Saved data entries
● ● ●

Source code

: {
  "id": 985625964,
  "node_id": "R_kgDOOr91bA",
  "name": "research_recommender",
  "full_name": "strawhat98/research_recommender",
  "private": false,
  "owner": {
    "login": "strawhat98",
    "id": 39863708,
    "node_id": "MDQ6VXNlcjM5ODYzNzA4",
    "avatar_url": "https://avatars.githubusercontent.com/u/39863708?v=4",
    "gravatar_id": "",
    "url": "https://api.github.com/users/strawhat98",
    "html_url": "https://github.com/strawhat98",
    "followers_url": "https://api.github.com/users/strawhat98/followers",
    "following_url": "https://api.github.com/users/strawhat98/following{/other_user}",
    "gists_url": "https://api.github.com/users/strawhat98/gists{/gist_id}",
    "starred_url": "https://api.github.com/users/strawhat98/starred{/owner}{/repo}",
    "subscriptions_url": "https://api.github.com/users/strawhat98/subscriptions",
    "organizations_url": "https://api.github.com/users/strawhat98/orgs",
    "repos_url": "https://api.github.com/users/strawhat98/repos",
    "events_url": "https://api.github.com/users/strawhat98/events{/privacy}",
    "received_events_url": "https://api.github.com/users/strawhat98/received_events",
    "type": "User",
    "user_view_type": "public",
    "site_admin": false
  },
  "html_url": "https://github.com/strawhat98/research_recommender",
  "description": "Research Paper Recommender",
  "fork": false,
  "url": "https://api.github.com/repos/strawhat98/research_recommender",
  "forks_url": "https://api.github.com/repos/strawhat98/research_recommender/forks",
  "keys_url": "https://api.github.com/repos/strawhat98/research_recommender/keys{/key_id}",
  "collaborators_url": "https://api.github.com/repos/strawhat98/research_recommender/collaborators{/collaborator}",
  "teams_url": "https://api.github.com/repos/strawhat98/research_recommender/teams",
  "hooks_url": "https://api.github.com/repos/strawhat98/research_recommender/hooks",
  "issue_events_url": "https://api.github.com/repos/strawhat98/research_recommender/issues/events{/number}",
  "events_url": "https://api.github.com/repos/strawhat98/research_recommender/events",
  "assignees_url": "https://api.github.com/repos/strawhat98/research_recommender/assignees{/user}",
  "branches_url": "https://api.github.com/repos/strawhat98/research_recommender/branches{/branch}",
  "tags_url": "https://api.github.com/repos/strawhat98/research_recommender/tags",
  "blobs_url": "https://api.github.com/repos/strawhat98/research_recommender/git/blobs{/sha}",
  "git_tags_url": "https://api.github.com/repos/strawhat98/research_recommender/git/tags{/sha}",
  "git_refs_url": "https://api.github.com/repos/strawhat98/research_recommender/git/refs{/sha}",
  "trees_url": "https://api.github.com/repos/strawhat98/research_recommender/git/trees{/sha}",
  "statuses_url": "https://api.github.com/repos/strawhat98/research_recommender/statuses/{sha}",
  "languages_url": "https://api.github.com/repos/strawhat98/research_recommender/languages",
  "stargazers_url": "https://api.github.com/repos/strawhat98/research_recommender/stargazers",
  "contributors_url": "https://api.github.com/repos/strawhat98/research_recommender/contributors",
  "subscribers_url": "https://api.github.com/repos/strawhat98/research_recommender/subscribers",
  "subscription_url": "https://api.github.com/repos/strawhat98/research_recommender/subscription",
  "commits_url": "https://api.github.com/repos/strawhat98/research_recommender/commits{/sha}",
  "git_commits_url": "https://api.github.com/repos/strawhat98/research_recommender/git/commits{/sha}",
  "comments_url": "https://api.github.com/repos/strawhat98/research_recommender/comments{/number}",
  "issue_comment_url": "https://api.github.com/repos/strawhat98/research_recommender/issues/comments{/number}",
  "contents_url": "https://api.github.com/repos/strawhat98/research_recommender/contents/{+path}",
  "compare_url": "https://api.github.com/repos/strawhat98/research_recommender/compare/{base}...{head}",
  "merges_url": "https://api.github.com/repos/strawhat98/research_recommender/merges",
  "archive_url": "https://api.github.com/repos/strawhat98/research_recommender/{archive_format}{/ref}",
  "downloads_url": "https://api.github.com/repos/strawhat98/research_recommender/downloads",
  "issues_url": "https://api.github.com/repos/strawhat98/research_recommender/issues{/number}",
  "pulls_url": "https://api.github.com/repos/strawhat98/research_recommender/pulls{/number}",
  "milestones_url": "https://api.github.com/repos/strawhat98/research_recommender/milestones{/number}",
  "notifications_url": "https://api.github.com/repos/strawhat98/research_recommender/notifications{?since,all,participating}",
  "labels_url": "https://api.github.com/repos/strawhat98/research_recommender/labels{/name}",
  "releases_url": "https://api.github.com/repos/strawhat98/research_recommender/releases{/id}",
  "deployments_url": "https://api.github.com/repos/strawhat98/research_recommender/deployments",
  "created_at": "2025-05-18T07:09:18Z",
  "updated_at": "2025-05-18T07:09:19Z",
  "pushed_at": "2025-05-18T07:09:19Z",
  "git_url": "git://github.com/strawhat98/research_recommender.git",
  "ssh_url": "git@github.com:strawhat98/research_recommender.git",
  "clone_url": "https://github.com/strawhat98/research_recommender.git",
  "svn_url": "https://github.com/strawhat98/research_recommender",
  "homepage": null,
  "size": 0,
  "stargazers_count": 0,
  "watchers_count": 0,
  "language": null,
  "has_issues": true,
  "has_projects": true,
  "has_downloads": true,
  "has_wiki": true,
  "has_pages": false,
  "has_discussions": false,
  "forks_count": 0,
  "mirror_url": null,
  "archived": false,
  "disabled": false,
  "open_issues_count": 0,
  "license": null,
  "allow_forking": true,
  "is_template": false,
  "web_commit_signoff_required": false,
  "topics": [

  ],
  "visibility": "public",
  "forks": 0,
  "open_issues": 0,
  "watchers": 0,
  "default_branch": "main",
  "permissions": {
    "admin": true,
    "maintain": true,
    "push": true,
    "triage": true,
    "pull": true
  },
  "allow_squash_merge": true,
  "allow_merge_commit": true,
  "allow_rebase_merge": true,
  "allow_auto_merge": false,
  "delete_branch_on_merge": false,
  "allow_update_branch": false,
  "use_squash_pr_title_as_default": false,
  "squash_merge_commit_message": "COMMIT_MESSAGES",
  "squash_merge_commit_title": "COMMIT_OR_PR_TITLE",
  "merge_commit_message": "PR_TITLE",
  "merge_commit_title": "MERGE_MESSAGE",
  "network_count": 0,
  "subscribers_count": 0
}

● ● ●

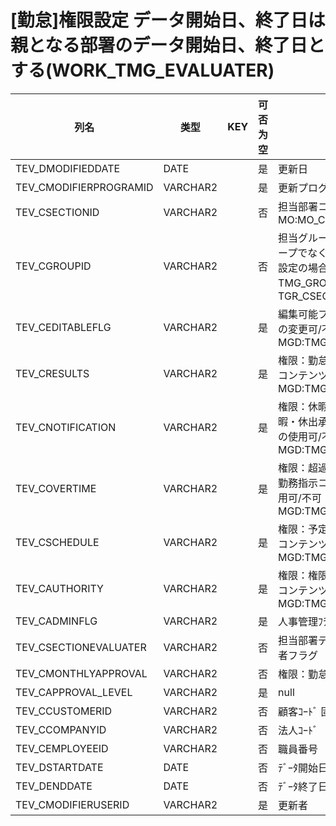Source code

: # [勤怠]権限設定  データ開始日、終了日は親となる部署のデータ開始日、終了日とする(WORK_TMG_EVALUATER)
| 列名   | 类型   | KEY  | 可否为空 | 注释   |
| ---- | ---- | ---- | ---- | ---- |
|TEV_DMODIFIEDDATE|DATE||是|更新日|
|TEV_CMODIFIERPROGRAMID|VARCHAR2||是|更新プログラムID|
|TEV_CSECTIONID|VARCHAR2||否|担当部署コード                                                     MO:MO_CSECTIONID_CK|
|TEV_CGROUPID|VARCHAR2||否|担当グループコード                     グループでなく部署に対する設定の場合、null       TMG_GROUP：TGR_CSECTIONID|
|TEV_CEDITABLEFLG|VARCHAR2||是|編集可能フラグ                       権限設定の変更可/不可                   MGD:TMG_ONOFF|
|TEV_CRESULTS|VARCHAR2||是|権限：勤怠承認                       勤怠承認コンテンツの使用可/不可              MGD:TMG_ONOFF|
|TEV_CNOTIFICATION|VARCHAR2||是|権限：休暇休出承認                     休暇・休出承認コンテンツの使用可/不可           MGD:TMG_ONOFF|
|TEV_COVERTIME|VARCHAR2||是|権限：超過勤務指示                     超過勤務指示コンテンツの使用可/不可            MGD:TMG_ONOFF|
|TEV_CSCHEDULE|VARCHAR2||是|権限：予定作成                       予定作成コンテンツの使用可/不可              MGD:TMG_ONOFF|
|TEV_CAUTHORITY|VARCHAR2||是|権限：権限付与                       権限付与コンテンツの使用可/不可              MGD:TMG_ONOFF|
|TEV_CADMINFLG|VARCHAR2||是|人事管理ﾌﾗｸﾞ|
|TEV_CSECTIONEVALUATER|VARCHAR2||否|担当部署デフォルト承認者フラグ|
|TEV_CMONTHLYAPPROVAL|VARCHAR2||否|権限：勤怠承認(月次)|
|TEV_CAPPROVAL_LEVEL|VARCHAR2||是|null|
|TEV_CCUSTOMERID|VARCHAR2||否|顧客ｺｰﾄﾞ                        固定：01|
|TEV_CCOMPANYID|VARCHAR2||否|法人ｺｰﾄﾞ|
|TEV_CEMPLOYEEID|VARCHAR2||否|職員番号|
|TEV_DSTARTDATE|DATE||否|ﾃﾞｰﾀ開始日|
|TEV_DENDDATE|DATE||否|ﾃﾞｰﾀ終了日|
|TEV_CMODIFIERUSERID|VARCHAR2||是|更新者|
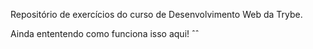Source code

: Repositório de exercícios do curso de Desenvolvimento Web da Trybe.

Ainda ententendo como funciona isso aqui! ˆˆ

● ● ●

> [Exercise details]:
Determine how many lines in the records contain "tags", and reply with the number only.

> [Your response]:
2